Enhanced Ordering of Block Copolymer Thin Films upon Addition of Magnetic Nanoparticles

The influence of magnetite nanoparticles coated with poly(acrylic acid) (Fe3O4@PAA NPs) on the organization of block copolymer thin films via a self-assembly process was investigated. Polystyrene-b-poly(4-vinylpyridine) films were obtained by the dipcoating method and thoroughly examined by X-ray reflectivity, transmission electron microscopy, atomic force microscopy, and grazing incidence small-angle scattering. Magnetic properties of the films were probed via superconducting quantum interference device (SQUID) magnetometry. It was demonstrated that due to the hydrogen bonding between P4VP and PAA, the Fe3O4@PAA NPs segregate selectively inside P4VP domains, enhancing the microphase separation process. This in turn, together with employing carefully optimized dip-coating parameters, results in the formation of hybrid thin films with highly ordered nanostructures. The addition of Fe3O4@PAA nanoparticles does not change the average interdomain spacing in the film lateral nanostructure.

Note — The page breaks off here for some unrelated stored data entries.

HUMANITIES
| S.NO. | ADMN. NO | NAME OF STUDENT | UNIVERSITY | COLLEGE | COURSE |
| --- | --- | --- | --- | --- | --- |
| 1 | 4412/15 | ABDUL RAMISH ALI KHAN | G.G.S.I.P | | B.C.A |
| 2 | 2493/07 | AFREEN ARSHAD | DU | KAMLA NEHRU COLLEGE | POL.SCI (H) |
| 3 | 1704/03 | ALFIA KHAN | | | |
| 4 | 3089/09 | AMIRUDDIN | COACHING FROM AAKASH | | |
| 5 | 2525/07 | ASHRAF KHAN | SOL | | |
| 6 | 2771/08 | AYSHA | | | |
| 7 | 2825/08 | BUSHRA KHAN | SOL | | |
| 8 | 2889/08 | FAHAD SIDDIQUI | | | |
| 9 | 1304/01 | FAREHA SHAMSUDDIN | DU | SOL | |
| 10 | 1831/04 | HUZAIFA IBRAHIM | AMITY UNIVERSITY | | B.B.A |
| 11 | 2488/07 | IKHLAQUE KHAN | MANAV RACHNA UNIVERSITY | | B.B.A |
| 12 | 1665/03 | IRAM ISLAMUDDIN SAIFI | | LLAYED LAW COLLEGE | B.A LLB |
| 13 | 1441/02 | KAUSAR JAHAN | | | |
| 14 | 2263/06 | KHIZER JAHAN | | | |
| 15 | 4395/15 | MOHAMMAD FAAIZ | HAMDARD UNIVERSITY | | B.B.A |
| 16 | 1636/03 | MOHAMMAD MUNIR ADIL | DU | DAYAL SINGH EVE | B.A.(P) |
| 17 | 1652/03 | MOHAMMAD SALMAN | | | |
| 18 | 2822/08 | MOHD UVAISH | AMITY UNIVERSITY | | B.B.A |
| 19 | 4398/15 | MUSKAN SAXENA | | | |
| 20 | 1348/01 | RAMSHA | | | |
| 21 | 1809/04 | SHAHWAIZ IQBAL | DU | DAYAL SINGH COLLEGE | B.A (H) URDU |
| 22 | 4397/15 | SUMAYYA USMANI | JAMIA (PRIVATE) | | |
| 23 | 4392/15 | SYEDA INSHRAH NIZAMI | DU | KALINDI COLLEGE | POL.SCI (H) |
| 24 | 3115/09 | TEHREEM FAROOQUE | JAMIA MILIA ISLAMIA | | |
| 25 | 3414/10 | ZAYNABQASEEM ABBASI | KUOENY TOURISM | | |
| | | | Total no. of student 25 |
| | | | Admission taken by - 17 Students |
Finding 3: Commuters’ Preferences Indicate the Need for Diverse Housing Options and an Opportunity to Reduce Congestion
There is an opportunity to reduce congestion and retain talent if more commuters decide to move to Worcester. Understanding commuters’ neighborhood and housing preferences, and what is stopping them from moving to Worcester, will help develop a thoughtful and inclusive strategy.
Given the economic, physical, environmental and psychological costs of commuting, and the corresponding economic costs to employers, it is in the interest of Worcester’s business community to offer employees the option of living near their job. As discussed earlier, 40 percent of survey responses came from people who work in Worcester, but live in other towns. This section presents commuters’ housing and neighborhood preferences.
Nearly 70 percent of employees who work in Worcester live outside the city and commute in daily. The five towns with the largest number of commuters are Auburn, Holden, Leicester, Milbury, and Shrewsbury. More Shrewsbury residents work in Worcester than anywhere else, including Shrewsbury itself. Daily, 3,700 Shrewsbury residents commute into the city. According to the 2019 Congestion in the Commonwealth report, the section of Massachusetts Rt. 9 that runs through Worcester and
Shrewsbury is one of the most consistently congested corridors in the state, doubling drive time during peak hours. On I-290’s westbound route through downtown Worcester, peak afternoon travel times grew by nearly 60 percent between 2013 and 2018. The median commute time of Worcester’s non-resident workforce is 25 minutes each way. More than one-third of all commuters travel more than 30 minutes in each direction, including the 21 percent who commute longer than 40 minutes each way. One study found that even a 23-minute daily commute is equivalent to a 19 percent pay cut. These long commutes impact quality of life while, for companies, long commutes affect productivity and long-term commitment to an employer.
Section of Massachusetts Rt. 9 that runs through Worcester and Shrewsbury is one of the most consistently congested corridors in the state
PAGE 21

Moreover, it was shown that the nanoparticles can easily be removed to obtain well-ordered nanoporous templates.

Automated summary

The study demonstrated that Fe3O4@PAA nanoparticles can selectively segregate inside P4VP domains, enhancing the microphase separation process and resulting in highly ordered nanostructured thin films. The addition of these nanoparticles does not alter the average interdomain spacing in the film lateral nanostructure, and they can be easily removed to obtain well-ordered nanoporous templates.